Stelt als bijzondere voorwaarde dat de veroordeelde verplicht is zich binnen drie dagen na het ingaan van de proeftijd en gedurende de volledige proeftijd op afspraken met de reclassering te melden bij Leger des Heils Jeugdbescherming & Reclassering, zo vaak en zolang de reclassering dit noodzakelijk acht.
Stelt als bijzondere voorwaarde dat de veroordeelde gedurende de volledige proeftijd zal deelnemen aan een gedragsinterventie cognitieve vaardigheidstraining of een andere gedragsinterventie die gericht is op cognitieve vaardigheden, bepaald door de reclassering, waarbij veroordeelde zich dient te houden aan de aanwijzingen zoals die gedurende deze gedragsinterventie door of namens de reclassering aan de veroordeelde zullen worden gegeven.
Stelt als bijzondere voorwaarde dat de veroordeelde gedurende de volledige proeftijd - of zoveel korter als de reclassering noodzakelijk acht -, zal verblijven in een instelling voor begeleid wonen of maatschappelijke opvang te weten Stichting Exodus of een soortgelijke instelling, te bepalen door de reclassering, en zich zal houden aan de huisregels en het (dag-)programma dat deze instelling in overleg met de reclassering heeft opgesteld.

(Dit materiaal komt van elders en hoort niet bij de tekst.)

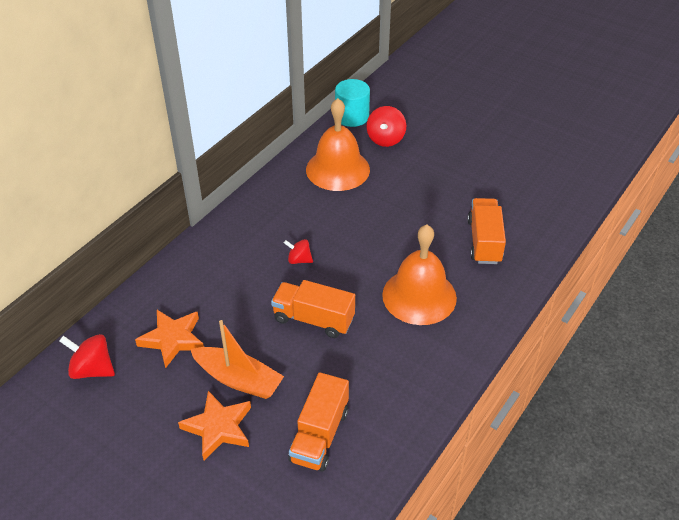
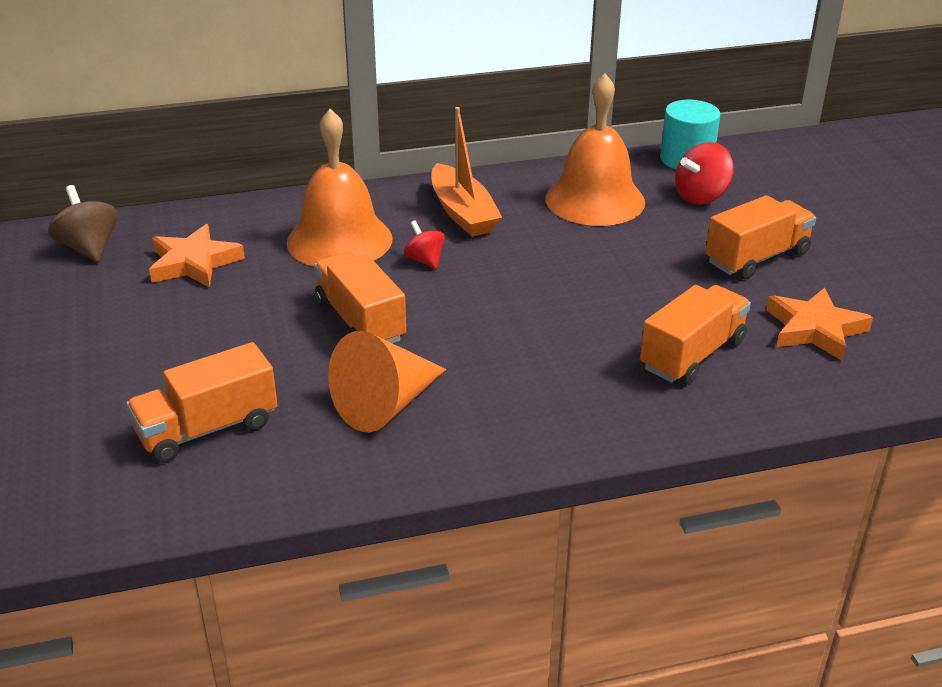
camera: 40 degrees right, 10 degrees down
red spinning top [59,334,115,379] -> brown spinning top [48,185,118,262]
orange star [178,391,251,460] -> orange star moved to [766,288,873,361]
orange boat [190,320,284,399] -> orange boat moved to [431,107,502,237]
orange bell [382,225,457,325] -> orange bell moved to [286,109,393,266]
none -> orange cone [328,331,446,432]
none -> orange truck [705,195,816,279]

Stelt als bijzondere voorwaarde dat de veroordeelde zijn medewerking dient te verlenen aan het aflossen van zijn schulden en het treffen van afbetalingsregelingen, ook als dit inhoudt meewerken aan schuldhulpverlening in het kader van de Wet Schuldsanering Natuurlijke Personen, waarbij de veroordeelde de reclassering inzicht geeft in zijn financiën en schulden.

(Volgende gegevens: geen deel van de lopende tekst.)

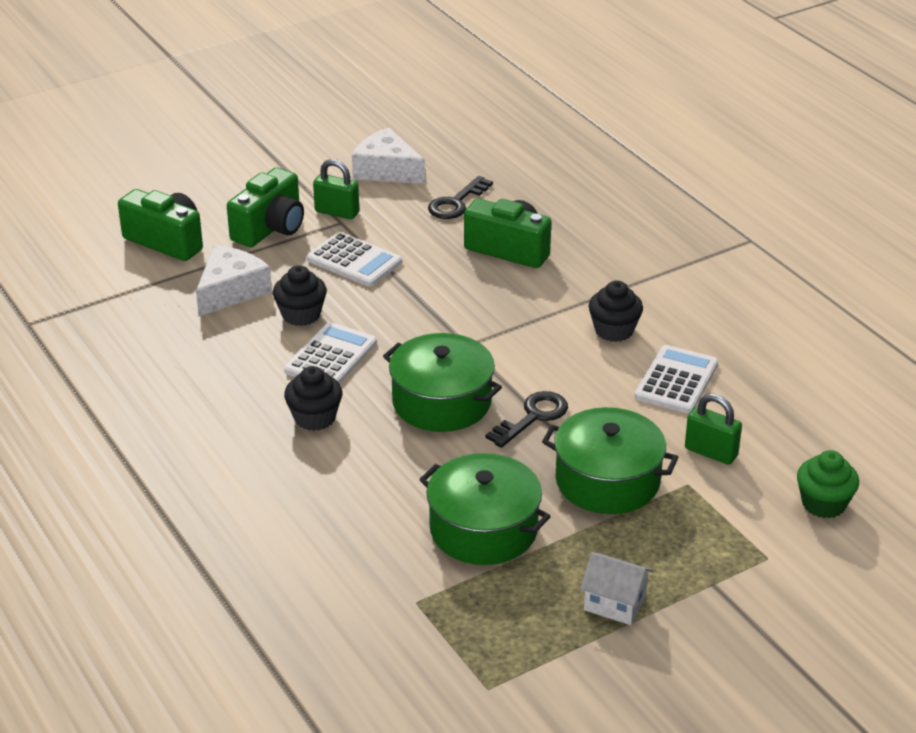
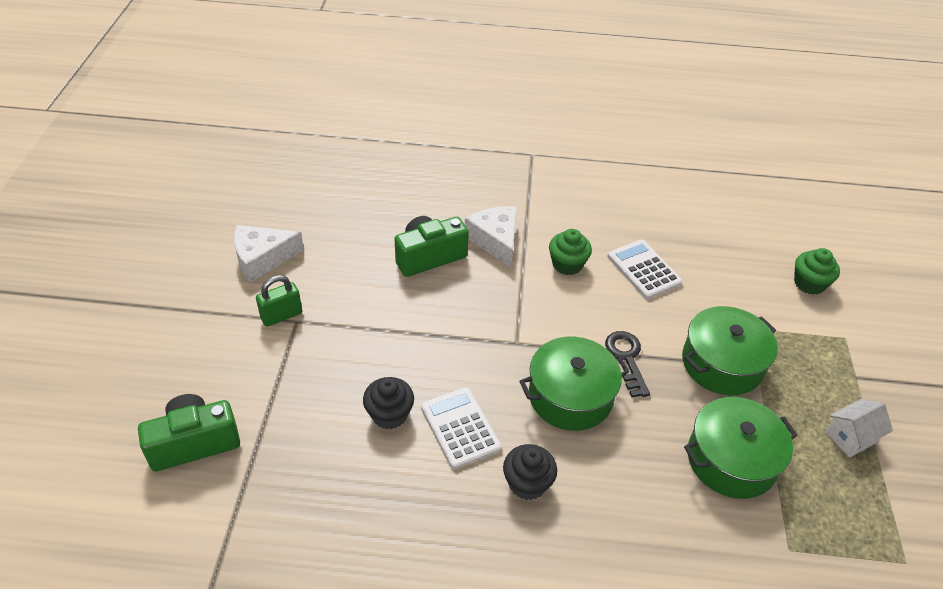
camera: 55 degrees left, 10 degrees up
white cheese [196,245,272,316] -> white cheese moved to [465,206,517,268]
green camera [227,167,304,247] -> none
white calculator [307,232,402,287] -> none
black key [428,176,493,219] -> none
black cupcake [589,281,643,342] -> green cupcake [549,229,592,275]
green padlock [685,393,742,465] -> none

Geeft opdracht aan de reclassering tot het houden van toezicht op de naleving van voormelde bijzondere voorwaarde(n) en de veroordeelde ten behoeve daarvan te begeleiden.
Beveelt dat de tijd die door de verdachte vóór de tenuitvoerlegging van deze uitspraak in enige in artikel 27, eerste lid, van het Wetboek van Strafrecht bedoelde vorm van voorarrest is doorgebracht, bij de uitvoering van de opgelegde gevangenisstraf in mindering zal worden gebracht, voor zover die tijd niet reeds op een andere straf in mindering is gebracht.
Bevestigt het vonnis waarvan beroep voor het overige, met inachtneming van het hiervoor overwogene.
Dit arrest is gewezen door de meervoudige strafkamer van het gerechtshof Amsterdam, waarin zitting hadden mr. V.M.A. Sinnige, mr. C.N. Dalebout en mr. A.M. Koolen - Zwijnenburg, in tegenwoordigheid van mr. S. den Hartog, griffier, en is uitgesproken op de openbare terechtzitting van dit gerechtshof van 28 juli 2022.
mr. V.M.A. Sinnige is buiten staat dit arrest mede te ondertekenen.